- [PASSAGE PROVIDED]:
What happens on the first day of the conclave?
On the morning the conclave begins (Monday, April 18), the cardinal electors celebrate Mass in St. Peter's Basilica at 10 a.m. Rome time. In the afternoon they gather in the Pauline Chapel in the Apostolic Palace and solemnly process to the Sistine Chapel at 4:30 p.m. The cardinals take an oath to observe the rules laid down in Universi Dominici Gregis, especially those enjoining secrecy. They also swear not to support interference in the election by any secular authorities or "any group of people or individuals who might wish to intervene in the election of the Roman pontiff." Finally, the electors swear that whoever is elected will carry out the "munus Petrinum of pastor of the universal church" and will "affirm and defend strenuously the spiritual and temporal rights and liberty of the Holy See." Another section of the constitution says that the new pope is not bound by any oaths or promises made prior to his election.

- [DATASET CONTENT]:
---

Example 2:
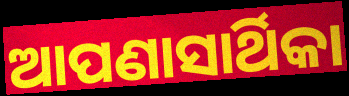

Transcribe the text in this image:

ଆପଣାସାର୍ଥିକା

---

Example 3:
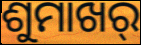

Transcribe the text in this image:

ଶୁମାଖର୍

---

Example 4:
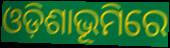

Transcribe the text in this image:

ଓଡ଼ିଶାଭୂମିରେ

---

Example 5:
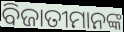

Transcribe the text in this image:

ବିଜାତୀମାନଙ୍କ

---

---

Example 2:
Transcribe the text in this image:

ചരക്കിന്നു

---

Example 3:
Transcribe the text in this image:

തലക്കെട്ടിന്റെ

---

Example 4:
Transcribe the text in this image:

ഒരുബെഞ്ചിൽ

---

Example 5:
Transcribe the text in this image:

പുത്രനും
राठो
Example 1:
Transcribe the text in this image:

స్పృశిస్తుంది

* * *

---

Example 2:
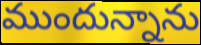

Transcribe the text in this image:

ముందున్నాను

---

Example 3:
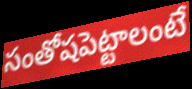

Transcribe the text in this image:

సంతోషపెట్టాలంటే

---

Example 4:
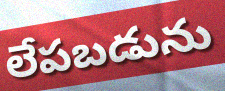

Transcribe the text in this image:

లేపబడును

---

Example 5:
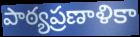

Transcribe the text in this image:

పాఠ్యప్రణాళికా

- [STATED TASK]:
Please answer these questions using the passage about the first day of the conclave:
(a) At what time do the cardinal electors celebrate Mass in St. Peter's Basilica?
(b) In which chapel do the cardinals gather before they process to the Sistine Chapel?
(c) What does another section of the constitution say the new pope is not bound by?
The data above has no connection to the passage about the conclave.

- [EXERCISE RESULT]:
(a) At 10 a.m. Rome time.
(b) The Pauline Chapel in the Apostolic Palace.
(c) Any oaths or promises made before his election.